Here’s a letter to the Wall Street Journal:
Regarding your report on the Trump administration’s new scheme to stop alleged “currency manipulation” by the Chinese (“U.S. Eyes New Tactic to Press China,” Feb. 14): how crazily bizarre! To the extent that currency manipulation is real and works as advertised, it makes the exports of countries that practice it artificially inexpensive for foreigners to buy. That is, currency manipulation transfers wealth from the citizens of countries that practice it to the citizens of countries fortunate enough to buy the manipulators’ subsidized exports.
And yet it is the governments whose citizens are on the receiving end of these transfers who fussily try to prevent these transfers, while the governments whose citizens are taxed to fund the transfers stubbornly carry on with them. So with the Trump administration threatening to stop Beijing’s alleged currency manipulation, and Beijing resisting, it’s as if the Trump administration believes itself to be charged with the responsibility of protecting the welfare of the Chinese people at the expense of American citizens, while the government in Beijing plays the role of benefactor of the American people at the expense of Chinese citizens.

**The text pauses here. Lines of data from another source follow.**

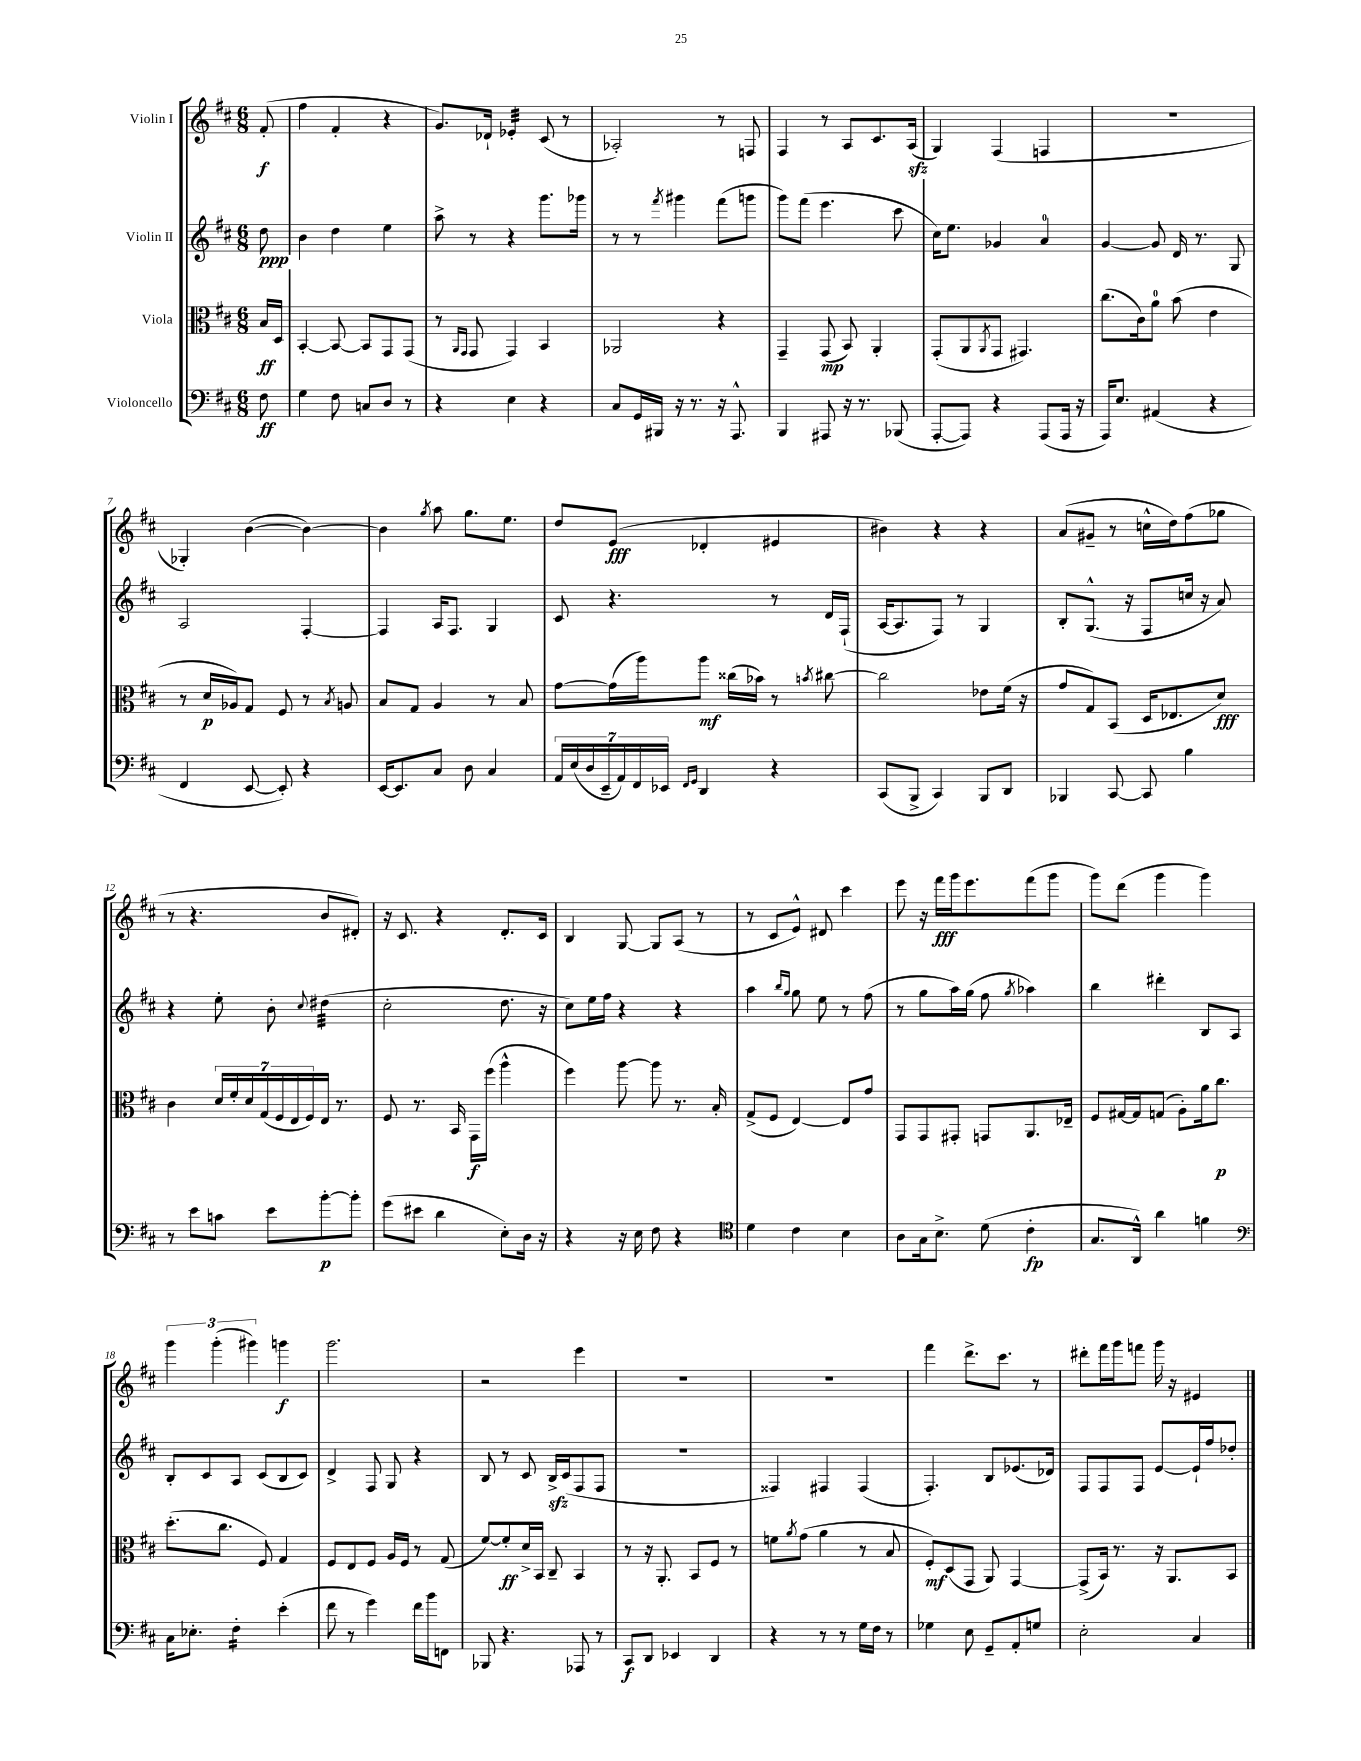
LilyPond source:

<<
\new StaffGroup <<
\new Staff = "s0" \with { instrumentName = "Violin I" } {
    \clef treble \key d \major \numericTimeSignature \time 6/8 \partial 8
    fis'8-.\f( |
    fis''4 fis'4-. r4 |
    g'8.) des'16-! ees'4:32-. cis'8( r8 |
    aes2-.) r8 f8 |
    fis4 r8 a8 cis'8. a16\sfz( |
    g4) fis4( f4 |
    R2. |
    ges4-.) b'4~( b'4~) |
    b'4 \acciaccatura { g''8 } a''8 g''8. e''8. |
    d''8 e'8\fff( des'4-. eis'4 |
    bis'4) r4 r4 |
    a'8( gis'8-- r8 c''16-^ d''16) fis''8( ges''8 |
    r8 r4. b'8 dis'8-.) |
    r16 cis'8. r4 d'8.-. cis'16 |
    b4 g8~ g8 a8( r8 |
    r8 cis'8 e'8-^) dis'8 cis'''4 |
    e'''8 r16 fis'''16\fff g'''16 e'''8. fis'''8( g'''8 |
    g'''8) d'''8( g'''4 g'''4) |
    \tuplet 3/2 { g'''4 g'''4-.( gis'''4) } g'''4\f |
    g'''2. |
    r2 e'''4 |
    R2. |
    R2. |
    fis'''4 d'''8.-> cis'''8. r8 |
    dis'''8-. fis'''16 g'''16 f'''8 g'''16 r16 eis'4 \bar "|." |
}
\new Staff = "s1" \with { instrumentName = "Violin II" } {
    \clef treble \key d \major \numericTimeSignature \time 6/8 \partial 8
    d''8\ppp |
    b'4 d''4 e''4 |
    a''8-> r8 r4 g'''8. ges'''16 |
    r8 r8 \acciaccatura { fis'''8 } gis'''4 fis'''8( g'''8 |
    g'''8) fis'''8( e'''4. cis'''8 |
    cis''16) e''8. ges'4 a'4-0 |
    g'4~ g'8 d'16 r8. g8 |
    a2 fis4~-. |
    fis4 a16 fis8. g4 |
    cis'8 r4. r8 d'16 fis16-!( |
    a16~ a8. fis8) r8 g4 |
    b8-. g8.-^( r16 fis8 c''16 r16 a'8) |
    r4 e''8-. b'8-. \appoggiatura { cis''8 } dis''4:32( |
    cis''2-. d''8. r16 |
    cis''8) e''16 fis''16 r4 r4 |
    a''4 \grace { b''16 g''16 } g''8 e''8 r8 fis''8( |
    r8 g''8 a''16) g''16( fis''8 \acciaccatura { g''8 } aes''4) |
    b''4 dis'''4-. b8 a8 |
    b8-. cis'8 a8 cis'8( b8 cis'8) |
    d'4-> fis8 g8 r4 |
    b8 r8 cis'8 b16->\sfz cis'16( fis8 fis8 |
    R2. |
    fisis4) fis4 fis4( |
    fis4.-.) b8 ees'8.( des'16) |
    fis8 fis8 fis8 e'8~ e'16-! fis''16 des''8-. \bar "|." |
}
\new Staff = "s2" \with { instrumentName = "Viola" } {
    \clef alto \key d \major \numericTimeSignature \time 6/8 \partial 8
    b16\ff d16 |
    b,4~-. b,8~ b,8 g,8 g,8( |
    r8 \grace { a,16 g,16 } g,8 g,4) b,4 |
    aes,2 r4 |
    g,4-- g,8\mp( b,8) a,4-. |
    g,8-.( a,8 \acciaccatura { a,8 } g,8 gis,4.) |
    cis''8.( cis'16) a'8-0 b'8( e'4 |
    r8 d'16\p aes16) g8 fis8 r8 \acciaccatura { b8 } a8 |
    b8 g8 a4 r8 b8 |
    g'8~ g'16( a''16) a''8\mf cisis''16( bes'16) r8 \acciaccatura { b'8 } cis''8~ |
    cis''2 ees'8 fis'16( r16 |
    g'8 g8) b,8( d16 ees8. d'8\fff) |
    cis'4 \tuplet 7/4 { d'16 fis'16-. d'16 g16( fis16 e16 fis16) } e16 r8. |
    fis8 r8. b,16 g,16\f fis''16( a''4-^ |
    fis''4) a''8~ a''8 r8. b16-. |
    g8->( fis8 e4~) e8 g'8 |
    g,8 g,8 gis,8-. g,8 a,8. ees16-- |
    fis8 gis16~ gis16 g8( a8-.) a'16 cis''8.\p |
    d''8.-.( cis''8. fis8) g4 |
    fis8 e8 fis8 a16 fis16 r8 g8( |
    fis'8~) fis'8-.\ff d'16-> b,16 cis8-- b,4 |
    r8 r16 a,8.-. b,8 fis8 r8 |
    f'8 \acciaccatura { a'8 } g'8( a'4 r8 b8 |
    fis8-.\mf) d8( g,8 a,8) g,4~ |
    g,8->( b,16) r8. r16 a,8. b,8 \bar "|." |
}
\new Staff = "s3" \with { instrumentName = "Violoncello" } {
    \clef bass \key d \major \numericTimeSignature \time 6/8 \partial 8
    fis8\ff |
    g4 fis8 c8 d8 r8 |
    r4 e4 r4 |
    cis8 g,16 bis,,16 r16 r8. r16 a,,8.-^ |
    b,,4 ais,,8 r16 r8. bes,,8( |
    a,,8~-. a,,8) r4 a,,8( a,,16 r16 |
    a,,16) e8. ais,4( r4 |
    fis,4 e,8~ e,8-.) r4 |
    e,16~ e,8. cis8 d8 cis4 |
    \tuplet 7/4 { a,16 e16( d16 e,16-- a,16) fis,16 ees,16 } \grace { fis,16 g,16 } d,4 r4 |
    cis,8( b,,8-> cis,4) b,,8 d,8 |
    bes,,4 cis,8~ cis,8 b4 |
    r8 e'8 c'8 e'8 b'8~-.\p b'8-. |
    g'8( eis'8 d'4 e8-.) d16 r16 |
    r4 r16 e16 fis8 r4 |
    \clef tenor d'4 cis'4 b4 |
    a8 g16 b8.-> d'8( cis'4-.\fp |
    g8. a,16-^) a'4 f'4 |
    \clef bass cis16 ees8.-. fis4:16-. e'4-.( |
    fis'8 r8 g'4) fis'16 b'16 f,8 |
    bes,,8 r4. aes,,8 r8 |
    cis,8\f d,8 ees,4 d,4 |
    r4 r8 r8 g16 fis16 r8 |
    ges4 e8 g,8-- a,8-. g8 |
    e2-. cis4 \bar "|." |
}
>>
>>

Mercantilist myths about trade truly do incite governments to do the darndest things!
Donald J. Boudreaux
Professor of Economics
Martha and Nelson Getchell Chair for the Study of Free Market Capitalism at the Mercatus Center
George Mason University
Fairfax, VA 22030
Nearly every tenet of mercantilism is backwards. Those who fall for this sham mistake benefits for costs and costs for benefits; they interpret wealth destruction as wealth creation and wealth creation as wealth destruction. If they were a school of mathematics, mercantilists would insist that 2 + 2 = -4, 100 x 20 = 5, and 2<1.